Bury My Heart at Wounded Knee was among the first critical accounts dealing with the opening of the American West from the viewpoint of the original inhabitants, the American Indians. Numerous accounts have been written on the movement of the white settlers through this portion of the United States in the years after the Civil War; nearly all conferring the view of the settlers themselves or the history, both real and mythic, that arose from this period. Dee Brown provides an alternate viewpoint: that of the persons displaced, and all too often murdered, as a result of such movement. This book was not his first on the subject; Fighting Indians of the West (1948), coauthored with Martin Schmitt, was an earlier account of the same topic.

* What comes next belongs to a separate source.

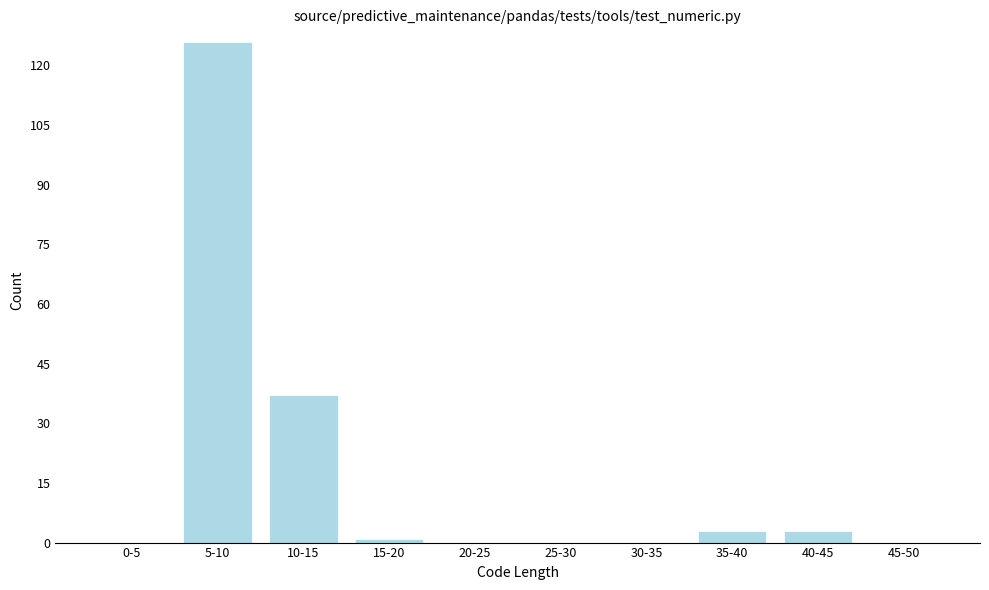

Reading left to right, transcribe all the data shown in this chart.

0-5=0	5-10=126	10-15=37	15-20=1	20-25=0	25-30=0	30-35=0	35-40=3	40-45=3	45-50=0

Although profuse in use of early photographs, the discussion in the earlier book is much more condensed and contains little in the way of first-person description.
Bury My Heart at Wounded Knee was written during the 1960’s, a turbulent period in the United States that represented a questioning of the country’s values. The concept of Manifest Destiny would find no exception to such analysis. Brown provided straightforward accounts of the inhumanity often exhibited by soldiers and settlers, of treaties broken nearly as quickly as they were signed, and of soldiers whose claims to fame were based on how many deaths they had inflicted. The book quickly served as an alternate version of history and as source for a more realistic analysis of the western United States between 1860 and 1890. As such, it was also among the first written from the viewpoint of the victims. Quickly becoming a best-seller, Bury My Heart at Wounded Knee has undergone numerous printings in subsequent years, reflecting the book’s importance in the subject.
Brown followed this work with an extensive analysis of American Indian folklore in Folktales of American Indians (1993) and a more general work on the history of the Southwest in American West (1994).